(Records excerpted from a collection)
## BEGIN

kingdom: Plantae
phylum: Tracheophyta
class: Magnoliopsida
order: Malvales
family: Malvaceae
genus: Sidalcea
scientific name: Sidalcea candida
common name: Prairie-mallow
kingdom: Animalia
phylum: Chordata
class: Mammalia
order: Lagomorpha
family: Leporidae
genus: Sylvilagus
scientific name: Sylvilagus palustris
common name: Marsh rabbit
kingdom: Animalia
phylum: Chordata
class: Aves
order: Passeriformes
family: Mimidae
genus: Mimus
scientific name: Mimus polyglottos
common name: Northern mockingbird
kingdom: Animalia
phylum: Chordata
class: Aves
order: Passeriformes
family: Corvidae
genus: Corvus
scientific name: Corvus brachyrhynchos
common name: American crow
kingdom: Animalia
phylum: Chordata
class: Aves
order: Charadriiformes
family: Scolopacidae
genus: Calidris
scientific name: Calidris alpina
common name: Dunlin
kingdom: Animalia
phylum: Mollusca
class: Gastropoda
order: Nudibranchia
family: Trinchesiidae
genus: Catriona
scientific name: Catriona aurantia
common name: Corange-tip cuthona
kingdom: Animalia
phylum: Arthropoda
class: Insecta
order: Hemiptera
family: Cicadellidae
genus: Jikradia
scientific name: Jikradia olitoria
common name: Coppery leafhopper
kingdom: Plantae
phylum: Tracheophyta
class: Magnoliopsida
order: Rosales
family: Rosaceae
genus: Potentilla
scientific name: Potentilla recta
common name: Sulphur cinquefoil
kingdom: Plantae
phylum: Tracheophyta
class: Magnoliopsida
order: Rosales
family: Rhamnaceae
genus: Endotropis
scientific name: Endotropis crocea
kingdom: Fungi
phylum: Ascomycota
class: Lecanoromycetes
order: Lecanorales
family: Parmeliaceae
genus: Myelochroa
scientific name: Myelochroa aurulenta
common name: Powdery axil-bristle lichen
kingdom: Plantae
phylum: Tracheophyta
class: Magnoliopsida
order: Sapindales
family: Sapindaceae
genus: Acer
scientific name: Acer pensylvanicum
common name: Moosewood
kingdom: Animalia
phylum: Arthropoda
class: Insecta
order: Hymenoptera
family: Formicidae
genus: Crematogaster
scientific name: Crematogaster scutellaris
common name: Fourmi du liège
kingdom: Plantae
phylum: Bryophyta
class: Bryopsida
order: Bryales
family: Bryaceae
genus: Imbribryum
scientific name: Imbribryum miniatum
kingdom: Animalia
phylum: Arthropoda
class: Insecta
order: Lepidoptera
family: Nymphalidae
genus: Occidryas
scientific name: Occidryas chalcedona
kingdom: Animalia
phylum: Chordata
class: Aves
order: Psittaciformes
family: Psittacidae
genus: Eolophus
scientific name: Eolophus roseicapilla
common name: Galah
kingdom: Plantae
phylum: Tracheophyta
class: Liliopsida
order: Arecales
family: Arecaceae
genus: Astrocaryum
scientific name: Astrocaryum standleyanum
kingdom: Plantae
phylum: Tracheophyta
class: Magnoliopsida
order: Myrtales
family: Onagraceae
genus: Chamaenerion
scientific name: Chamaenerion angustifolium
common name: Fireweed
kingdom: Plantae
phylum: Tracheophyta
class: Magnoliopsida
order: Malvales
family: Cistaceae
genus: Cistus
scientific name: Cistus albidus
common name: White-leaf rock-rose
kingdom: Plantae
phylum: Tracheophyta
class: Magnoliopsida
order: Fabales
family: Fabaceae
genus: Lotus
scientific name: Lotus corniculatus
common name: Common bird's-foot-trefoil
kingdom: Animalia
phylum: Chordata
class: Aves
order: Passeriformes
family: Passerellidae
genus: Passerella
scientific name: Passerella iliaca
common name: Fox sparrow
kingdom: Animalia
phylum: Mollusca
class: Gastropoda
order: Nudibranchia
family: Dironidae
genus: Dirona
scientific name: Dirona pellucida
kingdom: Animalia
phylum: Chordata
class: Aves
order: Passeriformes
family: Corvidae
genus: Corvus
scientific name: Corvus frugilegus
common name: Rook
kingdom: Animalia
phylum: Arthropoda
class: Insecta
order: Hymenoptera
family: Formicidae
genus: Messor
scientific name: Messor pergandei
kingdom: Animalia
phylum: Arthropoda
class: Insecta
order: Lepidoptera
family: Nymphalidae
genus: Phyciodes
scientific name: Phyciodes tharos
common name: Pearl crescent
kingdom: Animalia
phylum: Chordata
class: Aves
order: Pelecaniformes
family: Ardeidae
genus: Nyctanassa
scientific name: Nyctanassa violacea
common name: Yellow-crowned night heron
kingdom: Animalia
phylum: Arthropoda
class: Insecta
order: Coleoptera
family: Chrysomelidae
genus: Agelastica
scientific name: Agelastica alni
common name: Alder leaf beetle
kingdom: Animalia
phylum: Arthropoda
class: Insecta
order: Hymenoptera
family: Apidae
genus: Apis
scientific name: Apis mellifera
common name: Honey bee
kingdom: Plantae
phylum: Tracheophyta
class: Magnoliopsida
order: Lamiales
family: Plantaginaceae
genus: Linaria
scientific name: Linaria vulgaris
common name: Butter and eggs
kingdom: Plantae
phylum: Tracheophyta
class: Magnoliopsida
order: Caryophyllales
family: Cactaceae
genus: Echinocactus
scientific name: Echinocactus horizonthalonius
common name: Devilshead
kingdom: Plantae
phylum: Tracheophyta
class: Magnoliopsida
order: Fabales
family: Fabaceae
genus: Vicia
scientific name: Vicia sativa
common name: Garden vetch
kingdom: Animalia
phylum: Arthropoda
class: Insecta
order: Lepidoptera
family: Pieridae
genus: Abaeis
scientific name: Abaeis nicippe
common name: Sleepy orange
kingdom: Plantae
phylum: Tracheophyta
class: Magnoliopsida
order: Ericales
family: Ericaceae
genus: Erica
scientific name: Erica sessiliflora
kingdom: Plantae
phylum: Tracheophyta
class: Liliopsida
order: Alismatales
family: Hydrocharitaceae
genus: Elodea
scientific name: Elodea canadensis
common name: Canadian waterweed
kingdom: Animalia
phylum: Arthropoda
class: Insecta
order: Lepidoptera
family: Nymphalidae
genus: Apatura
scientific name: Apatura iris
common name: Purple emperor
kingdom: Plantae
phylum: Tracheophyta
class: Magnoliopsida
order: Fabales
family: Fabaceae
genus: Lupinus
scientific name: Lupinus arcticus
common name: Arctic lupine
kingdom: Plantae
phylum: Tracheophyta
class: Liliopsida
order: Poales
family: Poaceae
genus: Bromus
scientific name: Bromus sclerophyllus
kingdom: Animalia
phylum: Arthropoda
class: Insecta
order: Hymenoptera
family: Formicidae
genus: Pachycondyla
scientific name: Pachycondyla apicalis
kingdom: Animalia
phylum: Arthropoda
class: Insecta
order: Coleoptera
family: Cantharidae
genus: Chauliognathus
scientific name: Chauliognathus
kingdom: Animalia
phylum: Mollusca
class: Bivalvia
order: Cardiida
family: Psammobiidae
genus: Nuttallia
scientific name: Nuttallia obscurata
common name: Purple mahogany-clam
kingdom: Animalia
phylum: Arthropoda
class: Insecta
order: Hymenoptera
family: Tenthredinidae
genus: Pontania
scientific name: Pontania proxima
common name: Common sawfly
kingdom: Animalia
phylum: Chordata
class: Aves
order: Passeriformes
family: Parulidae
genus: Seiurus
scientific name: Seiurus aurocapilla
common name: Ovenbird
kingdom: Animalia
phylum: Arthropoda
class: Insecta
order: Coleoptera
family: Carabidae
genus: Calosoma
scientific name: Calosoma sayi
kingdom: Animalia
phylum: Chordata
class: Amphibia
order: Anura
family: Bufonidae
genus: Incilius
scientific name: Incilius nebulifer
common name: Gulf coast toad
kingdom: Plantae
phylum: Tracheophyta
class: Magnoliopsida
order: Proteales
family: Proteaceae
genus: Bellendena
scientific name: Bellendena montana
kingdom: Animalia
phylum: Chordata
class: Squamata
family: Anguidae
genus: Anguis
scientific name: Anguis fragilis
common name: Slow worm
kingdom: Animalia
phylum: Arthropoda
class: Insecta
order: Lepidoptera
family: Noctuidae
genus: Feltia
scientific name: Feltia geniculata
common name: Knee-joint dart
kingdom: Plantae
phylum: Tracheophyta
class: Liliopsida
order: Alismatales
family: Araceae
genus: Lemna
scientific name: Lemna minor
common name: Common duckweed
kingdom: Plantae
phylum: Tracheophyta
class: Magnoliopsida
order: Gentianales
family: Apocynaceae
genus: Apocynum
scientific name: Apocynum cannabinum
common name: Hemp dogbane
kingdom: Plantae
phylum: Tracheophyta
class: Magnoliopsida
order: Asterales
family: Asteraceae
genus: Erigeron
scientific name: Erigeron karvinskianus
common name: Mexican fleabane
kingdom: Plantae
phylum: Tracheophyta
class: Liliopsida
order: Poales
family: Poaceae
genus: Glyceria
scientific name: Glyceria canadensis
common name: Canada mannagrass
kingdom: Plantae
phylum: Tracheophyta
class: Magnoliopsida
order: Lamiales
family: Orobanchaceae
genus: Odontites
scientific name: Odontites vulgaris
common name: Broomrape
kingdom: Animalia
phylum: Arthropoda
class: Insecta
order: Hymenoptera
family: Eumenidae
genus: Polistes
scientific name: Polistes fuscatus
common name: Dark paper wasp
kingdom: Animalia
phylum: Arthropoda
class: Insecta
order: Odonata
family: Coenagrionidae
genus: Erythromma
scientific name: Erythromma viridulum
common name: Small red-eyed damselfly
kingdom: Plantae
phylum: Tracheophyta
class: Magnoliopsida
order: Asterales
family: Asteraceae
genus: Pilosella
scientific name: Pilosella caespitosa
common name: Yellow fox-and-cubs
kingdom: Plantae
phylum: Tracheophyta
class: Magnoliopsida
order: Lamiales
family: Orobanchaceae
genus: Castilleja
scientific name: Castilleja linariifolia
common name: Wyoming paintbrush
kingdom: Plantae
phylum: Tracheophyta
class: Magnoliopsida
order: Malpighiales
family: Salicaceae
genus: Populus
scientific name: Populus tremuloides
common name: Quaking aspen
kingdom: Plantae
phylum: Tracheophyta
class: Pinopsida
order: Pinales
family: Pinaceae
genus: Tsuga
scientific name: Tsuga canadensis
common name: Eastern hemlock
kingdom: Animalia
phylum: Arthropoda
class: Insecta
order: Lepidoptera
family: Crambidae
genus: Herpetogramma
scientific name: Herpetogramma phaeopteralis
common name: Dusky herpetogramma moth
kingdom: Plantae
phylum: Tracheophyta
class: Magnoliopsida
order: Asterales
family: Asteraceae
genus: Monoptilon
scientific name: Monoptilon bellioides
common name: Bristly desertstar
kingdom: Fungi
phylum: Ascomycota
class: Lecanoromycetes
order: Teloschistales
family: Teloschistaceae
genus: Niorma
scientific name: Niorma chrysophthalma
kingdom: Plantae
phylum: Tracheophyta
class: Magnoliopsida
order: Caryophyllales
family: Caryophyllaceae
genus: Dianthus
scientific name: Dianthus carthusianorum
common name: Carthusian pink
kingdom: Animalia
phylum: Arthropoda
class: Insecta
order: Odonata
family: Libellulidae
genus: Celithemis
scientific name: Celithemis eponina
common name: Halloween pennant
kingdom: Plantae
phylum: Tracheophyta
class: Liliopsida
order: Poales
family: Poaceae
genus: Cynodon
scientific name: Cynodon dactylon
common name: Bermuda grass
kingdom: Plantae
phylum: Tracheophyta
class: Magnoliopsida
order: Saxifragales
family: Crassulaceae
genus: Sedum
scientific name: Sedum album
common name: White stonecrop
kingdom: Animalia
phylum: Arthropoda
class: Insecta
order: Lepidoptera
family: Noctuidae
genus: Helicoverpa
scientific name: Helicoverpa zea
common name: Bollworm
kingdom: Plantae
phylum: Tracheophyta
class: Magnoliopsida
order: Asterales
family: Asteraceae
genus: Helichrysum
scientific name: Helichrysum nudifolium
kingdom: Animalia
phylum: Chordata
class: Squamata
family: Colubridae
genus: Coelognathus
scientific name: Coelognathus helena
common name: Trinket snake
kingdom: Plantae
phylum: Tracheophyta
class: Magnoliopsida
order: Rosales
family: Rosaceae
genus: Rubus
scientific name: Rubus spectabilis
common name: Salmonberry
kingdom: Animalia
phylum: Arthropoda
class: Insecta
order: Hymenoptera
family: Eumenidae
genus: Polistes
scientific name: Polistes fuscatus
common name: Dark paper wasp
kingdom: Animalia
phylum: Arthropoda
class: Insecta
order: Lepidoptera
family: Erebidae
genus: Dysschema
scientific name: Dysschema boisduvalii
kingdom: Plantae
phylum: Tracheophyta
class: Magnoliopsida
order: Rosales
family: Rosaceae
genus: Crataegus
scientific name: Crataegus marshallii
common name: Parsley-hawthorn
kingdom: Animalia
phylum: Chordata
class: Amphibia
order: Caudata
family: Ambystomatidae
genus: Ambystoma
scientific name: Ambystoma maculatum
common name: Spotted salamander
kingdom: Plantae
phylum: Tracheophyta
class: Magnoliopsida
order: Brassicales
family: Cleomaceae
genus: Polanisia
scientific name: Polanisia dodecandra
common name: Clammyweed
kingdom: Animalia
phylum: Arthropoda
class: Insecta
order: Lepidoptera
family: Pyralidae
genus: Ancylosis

## END

### [Description of the task]
Quote verbatim the lines of the material from the line containing "genus: Populus" through the line containing "family: Erebidae", including both of those lines.

### [Response to this exercise]
genus: Populus
scientific name: Populus tremuloides
common name: Quaking aspen
kingdom: Plantae
phylum: Tracheophyta
class: Pinopsida
order: Pinales
family: Pinaceae
genus: Tsuga
scientific name: Tsuga canadensis
common name: Eastern hemlock
kingdom: Animalia
phylum: Arthropoda
class: Insecta
order: Lepidoptera
family: Crambidae
genus: Herpetogramma
scientific name: Herpetogramma phaeopteralis
common name: Dusky herpetogramma moth
kingdom: Plantae
phylum: Tracheophyta
class: Magnoliopsida
order: Asterales
family: Asteraceae
genus: Monoptilon
scientific name: Monoptilon bellioides
common name: Bristly desertstar
kingdom: Fungi
phylum: Ascomycota
class: Lecanoromycetes
order: Teloschistales
family: Teloschistaceae
genus: Niorma
scientific name: Niorma chrysophthalma
kingdom: Plantae
phylum: Tracheophyta
class: Magnoliopsida
order: Caryophyllales
family: Caryophyllaceae
genus: Dianthus
scientific name: Dianthus carthusianorum
common name: Carthusian pink
kingdom: Animalia
phylum: Arthropoda
class: Insecta
order: Odonata
family: Libellulidae
genus: Celithemis
scientific name: Celithemis eponina
common name: Halloween pennant
kingdom: Plantae
phylum: Tracheophyta
class: Liliopsida
order: Poales
family: Poaceae
genus: Cynodon
scientific name: Cynodon dactylon
common name: Bermuda grass
kingdom: Plantae
phylum: Tracheophyta
class: Magnoliopsida
order: Saxifragales
family: Crassulaceae
genus: Sedum
scientific name: Sedum album
common name: White stonecrop
kingdom: Animalia
phylum: Arthropoda
class: Insecta
order: Lepidoptera
family: Noctuidae
genus: Helicoverpa
scientific name: Helicoverpa zea
common name: Bollworm
kingdom: Plantae
phylum: Tracheophyta
class: Magnoliopsida
order: Asterales
family: Asteraceae
genus: Helichrysum
scientific name: Helichrysum nudifolium
kingdom: Animalia
phylum: Chordata
class: Squamata
family: Colubridae
genus: Coelognathus
scientific name: Coelognathus helena
common name: Trinket snake
kingdom: Plantae
phylum: Tracheophyta
class: Magnoliopsida
order: Rosales
family: Rosaceae
genus: Rubus
scientific name: Rubus spectabilis
common name: Salmonberry
kingdom: Animalia
phylum: Arthropoda
class: Insecta
order: Hymenoptera
family: Eumenidae
genus: Polistes
scientific name: Polistes fuscatus
common name: Dark paper wasp
kingdom: Animalia
phylum: Arthropoda
class: Insecta
order: Lepidoptera
family: Erebidae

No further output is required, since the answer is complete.